La lutte au gangstérisme dans l'industrie de la construction nécessite beaucoup de temps et d'argent, mais lorsqu'elle est couronnée de succès, elle peut offrir un formidable retour sur investissement à l'État québécois grâce à la saisie de fortunes colossales.

C'est ce qui ressort des témoignages des enquêteurs qui ont investi des années de travail avant de coincer l'as fraudeur Ronald Chicoine pour sa participation à un complexe stratagème de fausses facturations et de blanchiment d'argent.

Ronald Chicoine a plaidé coupable en août à diverses accusations, notamment de gangstérisme, fraude et blanchiment d'argent.

Dans la cadre du projet Dorade, la Sûreté du Québec a déterminé que son centre d'encaissement de chèques de Charlemagne, Crédit Fonds Lanaudière, avait encaissé plus de 40 millions $ en chèques émis par des entrepreneurs en construction à des compagnies fictives.

Les entrepreneurs recevaient ainsi de fausses factures utilisées pour frauder l'impôt. Ils récupéraient aussi en sous-main d'importantes sommes d'argent liquide qu'ils pouvaient utiliser à leur guise, notamment pour payer des travailleurs au noir.
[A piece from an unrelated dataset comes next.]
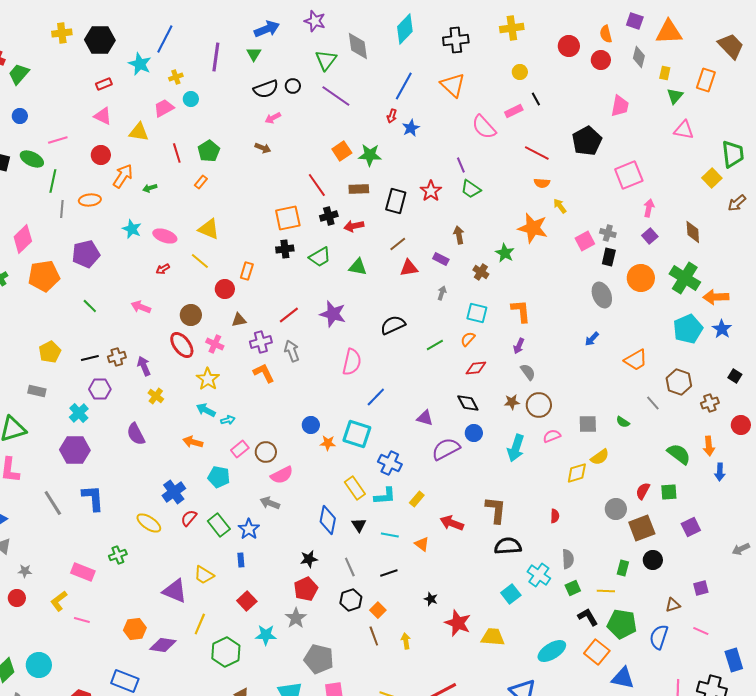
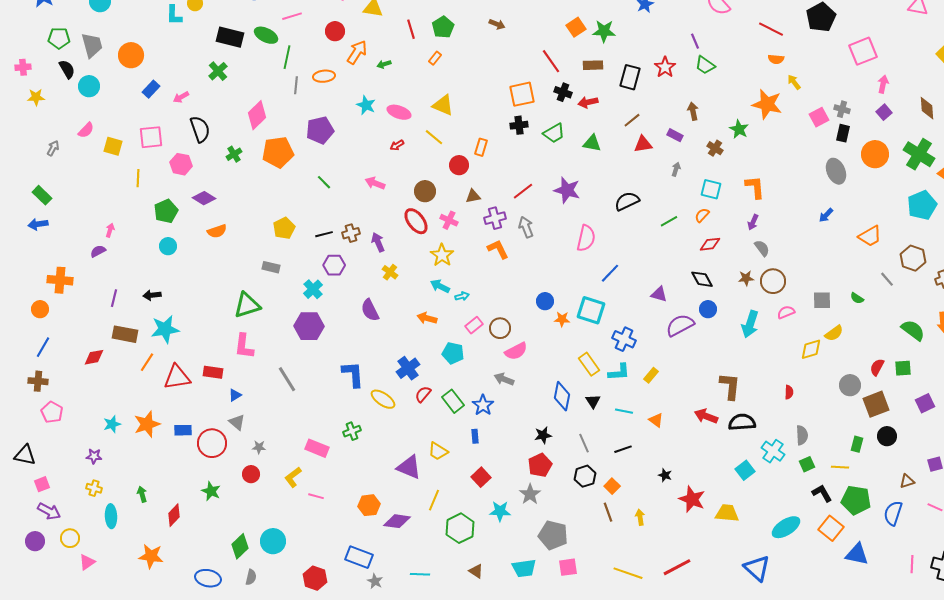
black cross: (329, 216) -> (563, 92), turned 36
blue L-shape: (93, 498) -> (353, 374), moved
red arrow: (452, 523) -> (706, 416), moved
Outre le système de fausses factures, la deuxième phase du projet Dorade a permis de démontrer que l'entreprise de Ronald Chicoine était aussi au coeur d'un stratagème de blanchiment d'argent sale à travers des compagnies étrangères qui étaient secrètement sous son contrôle. Le stratagème avait des ramifications en Suisse et aux Bahamas.

Enquête complexe

À l'occasion de représentations sur sentence de Chicoine jeudi, la Couronne a insisté sur l'ampleur des ressources investies pour lui mettre la main au collet. Le récit devant le tribunal des techniques d'enquête était à lui seul très laborieux. « Je peux vous dire quelque chose maître, c'est complexe », a commenté le juge Jean-Pierre Boyer.

Pour l'enquête sur les fausses factures, la SQ estime avoir déboursé 1,5 million $ pour les salaires des enquêteurs, l'écoute électronique, la filature, les perquisitions et la coûteuse expertise des juricomptables. « C'est un minimum, sans compter la gazoline dans les voitures et certains temps supplémentaires », a commenté le sergent Vincent Rodrigue, un des enquêteurs attitrés au dossier.
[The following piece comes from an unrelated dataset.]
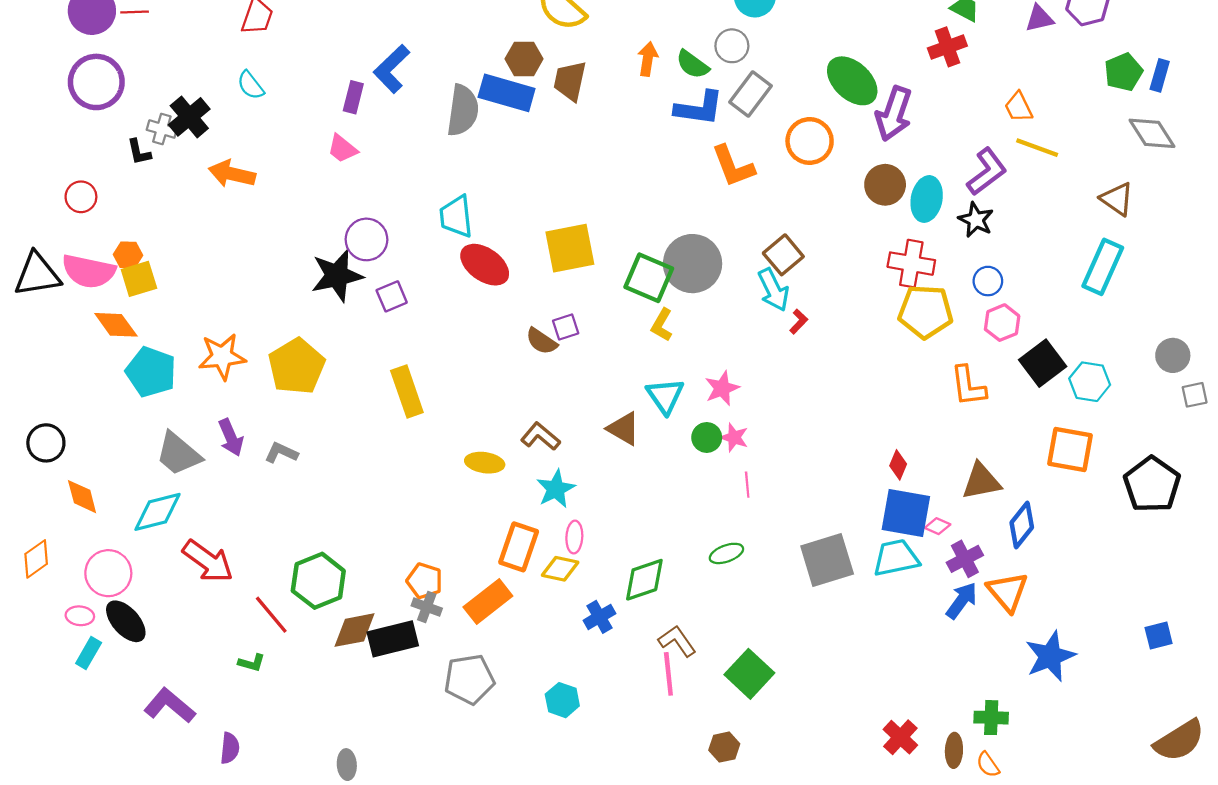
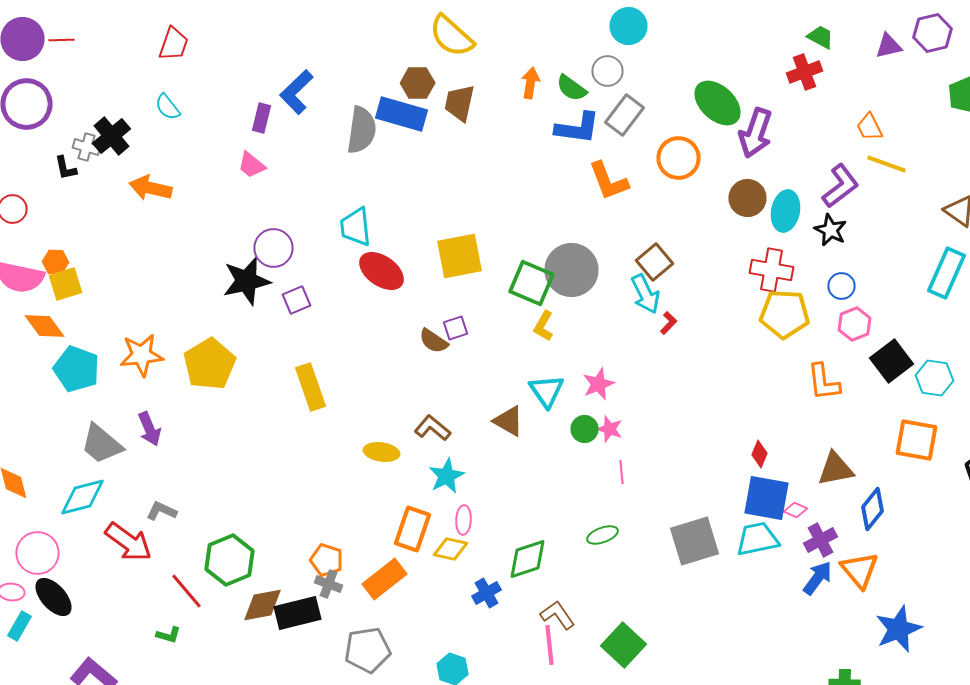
gray L-shape: (281, 453) -> (162, 511), moved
Pour la deuxième phase du projet, visant le blanchiment d'argent, le corps policier a déboursé environ 3 millions $, notamment pour analyser les 100 000 conversations interceptées et les centaines de milliers de documents saisis.

« C'est une chose de tout saisir, c'en est une autre de tout analyser », a commenté l'enquêteur David Proulx, insistant sur l'ampleur de la tâche.
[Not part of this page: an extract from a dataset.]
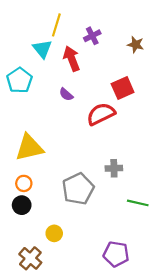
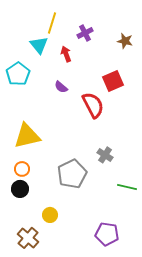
red arrow: (72, 59) -> (66, 54), size x0.7
red semicircle: (101, 114) -> (93, 105), turned 88
gray cross: (114, 168) -> (105, 155), turned 35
Revenu Québec, qui s'occupait du volet évasion fiscale de l'affaire, n'a pas été en mesure de dire dire au tribunal combien elle lui avait coûté. Un représentant de l'organisme a toutefois témoigné que les employés du fisc y avaient mis 28 000 heures de travail.

Des coûts importants, en temps et en argent. La couronne a tenté de faire valoir au juge jeudi que l'ampleur et la complexité du dossier devraient être retenues comme facteurs aggravants dans la détermination de la sentence de Ronald Chicoine.

Une fortune à confisquer

Mais comme l'a souligné l'avocate de Chicoine, Me Christiane Filteau, les autorités risquent d'y trouver leur compte. La Sûreté du Québec a obtenu des ordonnances de blocage record de 40 millions $ sur les actifs du groupe de Chicoine : argent comptant, immeubles, véhicules. La couronne tente présentement de faire confisquer définitivement tous ces biens. « Je vous le souhaite », a lancé Me Filteau avec le sourire.

L'État québécois pourrait ainsi récupérer une fortune qui « dépasse largement les coûts de l'enquête », a-t-elle fait admettre à l'enquêteur Proulx. Le retour sur l'investissement serait potentiellement neuf fois supérieur à ce que la SQ a dépensé. Même en ajoutant les salaires des employés de Revenu Québec, le dossier demeurerait très rentable pour l'État.

La requête en confiscation des biens sera entendue le 2 février. D'ici là, la Couronne réclame une sentence de huit ans de prison pour Chicoine, alors que la défense propose plutôt 42 mois.